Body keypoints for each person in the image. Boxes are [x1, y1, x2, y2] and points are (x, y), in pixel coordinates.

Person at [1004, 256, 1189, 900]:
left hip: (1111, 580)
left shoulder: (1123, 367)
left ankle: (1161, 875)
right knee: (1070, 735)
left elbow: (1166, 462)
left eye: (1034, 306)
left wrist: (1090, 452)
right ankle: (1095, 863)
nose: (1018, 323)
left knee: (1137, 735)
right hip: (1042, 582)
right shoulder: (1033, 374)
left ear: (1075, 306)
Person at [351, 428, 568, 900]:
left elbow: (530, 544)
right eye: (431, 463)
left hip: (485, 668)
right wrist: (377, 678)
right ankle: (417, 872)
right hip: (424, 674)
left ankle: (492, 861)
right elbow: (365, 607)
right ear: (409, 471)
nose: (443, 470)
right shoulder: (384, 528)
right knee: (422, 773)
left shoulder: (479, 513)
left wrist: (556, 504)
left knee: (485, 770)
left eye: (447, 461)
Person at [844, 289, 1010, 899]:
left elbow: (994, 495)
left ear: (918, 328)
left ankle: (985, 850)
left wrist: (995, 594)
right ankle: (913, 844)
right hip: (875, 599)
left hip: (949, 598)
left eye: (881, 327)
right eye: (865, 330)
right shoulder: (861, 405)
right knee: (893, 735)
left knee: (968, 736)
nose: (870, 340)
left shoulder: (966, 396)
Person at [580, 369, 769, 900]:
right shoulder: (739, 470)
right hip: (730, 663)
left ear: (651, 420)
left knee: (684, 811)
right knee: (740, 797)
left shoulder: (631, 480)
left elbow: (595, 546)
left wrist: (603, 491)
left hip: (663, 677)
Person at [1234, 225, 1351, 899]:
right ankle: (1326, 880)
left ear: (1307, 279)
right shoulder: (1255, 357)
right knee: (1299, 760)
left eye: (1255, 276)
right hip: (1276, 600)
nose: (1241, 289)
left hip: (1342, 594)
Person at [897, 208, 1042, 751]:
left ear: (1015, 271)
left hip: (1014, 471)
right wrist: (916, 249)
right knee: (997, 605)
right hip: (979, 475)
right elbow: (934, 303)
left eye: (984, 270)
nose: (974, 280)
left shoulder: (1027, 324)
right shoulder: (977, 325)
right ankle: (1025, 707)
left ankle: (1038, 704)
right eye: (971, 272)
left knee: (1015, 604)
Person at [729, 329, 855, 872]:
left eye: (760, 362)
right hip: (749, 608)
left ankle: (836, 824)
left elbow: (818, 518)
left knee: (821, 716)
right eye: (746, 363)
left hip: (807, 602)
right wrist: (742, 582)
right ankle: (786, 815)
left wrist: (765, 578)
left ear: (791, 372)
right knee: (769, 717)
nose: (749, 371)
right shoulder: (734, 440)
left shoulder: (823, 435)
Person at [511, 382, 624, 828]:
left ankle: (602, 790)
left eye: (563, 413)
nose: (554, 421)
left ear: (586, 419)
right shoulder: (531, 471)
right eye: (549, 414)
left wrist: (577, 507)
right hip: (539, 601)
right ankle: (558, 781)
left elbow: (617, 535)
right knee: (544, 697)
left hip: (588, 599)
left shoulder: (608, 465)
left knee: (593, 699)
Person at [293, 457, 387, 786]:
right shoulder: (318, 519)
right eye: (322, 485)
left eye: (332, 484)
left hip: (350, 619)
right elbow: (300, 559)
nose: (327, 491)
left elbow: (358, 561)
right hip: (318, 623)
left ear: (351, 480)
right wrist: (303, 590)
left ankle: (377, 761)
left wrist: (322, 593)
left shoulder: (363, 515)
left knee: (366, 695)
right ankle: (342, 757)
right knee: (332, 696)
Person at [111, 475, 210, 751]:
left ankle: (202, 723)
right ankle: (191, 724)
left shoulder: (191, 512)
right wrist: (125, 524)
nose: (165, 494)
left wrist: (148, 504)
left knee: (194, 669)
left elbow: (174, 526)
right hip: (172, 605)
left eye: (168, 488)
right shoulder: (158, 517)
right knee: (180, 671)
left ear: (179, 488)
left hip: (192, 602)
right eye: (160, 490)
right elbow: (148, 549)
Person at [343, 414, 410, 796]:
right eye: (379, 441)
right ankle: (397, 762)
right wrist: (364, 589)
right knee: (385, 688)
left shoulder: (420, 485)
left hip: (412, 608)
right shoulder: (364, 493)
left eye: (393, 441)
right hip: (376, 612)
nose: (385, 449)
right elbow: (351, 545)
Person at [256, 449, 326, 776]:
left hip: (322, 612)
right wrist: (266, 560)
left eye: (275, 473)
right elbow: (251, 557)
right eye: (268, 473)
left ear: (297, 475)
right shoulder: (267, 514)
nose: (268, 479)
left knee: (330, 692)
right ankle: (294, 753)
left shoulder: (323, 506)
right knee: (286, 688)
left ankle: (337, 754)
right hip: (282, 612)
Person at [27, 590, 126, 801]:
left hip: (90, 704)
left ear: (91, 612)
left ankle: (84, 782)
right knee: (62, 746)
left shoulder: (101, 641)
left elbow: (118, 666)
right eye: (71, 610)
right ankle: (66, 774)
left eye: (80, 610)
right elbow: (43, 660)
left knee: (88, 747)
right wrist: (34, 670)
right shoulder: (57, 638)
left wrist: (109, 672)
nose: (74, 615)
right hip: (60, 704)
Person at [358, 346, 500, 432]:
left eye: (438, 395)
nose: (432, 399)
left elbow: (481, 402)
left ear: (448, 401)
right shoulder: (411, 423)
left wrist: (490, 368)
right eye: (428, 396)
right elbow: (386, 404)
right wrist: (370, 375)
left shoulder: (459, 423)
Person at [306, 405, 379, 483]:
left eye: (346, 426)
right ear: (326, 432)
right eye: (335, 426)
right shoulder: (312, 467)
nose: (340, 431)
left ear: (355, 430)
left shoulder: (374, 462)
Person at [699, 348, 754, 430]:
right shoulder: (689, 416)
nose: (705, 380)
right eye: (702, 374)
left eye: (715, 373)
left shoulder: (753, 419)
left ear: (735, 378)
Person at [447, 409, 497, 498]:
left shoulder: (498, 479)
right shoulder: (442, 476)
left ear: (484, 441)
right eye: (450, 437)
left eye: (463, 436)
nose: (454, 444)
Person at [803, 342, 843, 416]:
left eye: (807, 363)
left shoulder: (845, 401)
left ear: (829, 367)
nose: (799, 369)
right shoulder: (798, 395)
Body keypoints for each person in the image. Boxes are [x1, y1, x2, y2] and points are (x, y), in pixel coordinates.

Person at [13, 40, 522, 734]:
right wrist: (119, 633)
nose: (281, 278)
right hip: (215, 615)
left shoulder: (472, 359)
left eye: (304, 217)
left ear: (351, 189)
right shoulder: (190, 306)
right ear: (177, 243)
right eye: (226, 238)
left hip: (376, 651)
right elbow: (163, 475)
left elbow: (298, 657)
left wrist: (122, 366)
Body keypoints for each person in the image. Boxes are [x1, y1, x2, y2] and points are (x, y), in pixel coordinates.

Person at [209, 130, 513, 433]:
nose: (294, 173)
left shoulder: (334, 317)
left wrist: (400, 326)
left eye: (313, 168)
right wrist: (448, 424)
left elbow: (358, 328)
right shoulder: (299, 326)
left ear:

==============================

**Description of the task**.
Set down exactly the lines of the data above, beginning with the line that has "right wrist: (364, 589)" and ending with the line that has "right elbow: (251, 557)", and no others.

**Result**.
right wrist: (364, 589)
right knee: (385, 688)
left shoulder: (420, 485)
left hip: (412, 608)
right shoulder: (364, 493)
left eye: (393, 441)
right hip: (376, 612)
nose: (385, 449)
right elbow: (351, 545)
Person at [256, 449, 326, 776]:
left hip: (322, 612)
right wrist: (266, 560)
left eye: (275, 473)
right elbow: (251, 557)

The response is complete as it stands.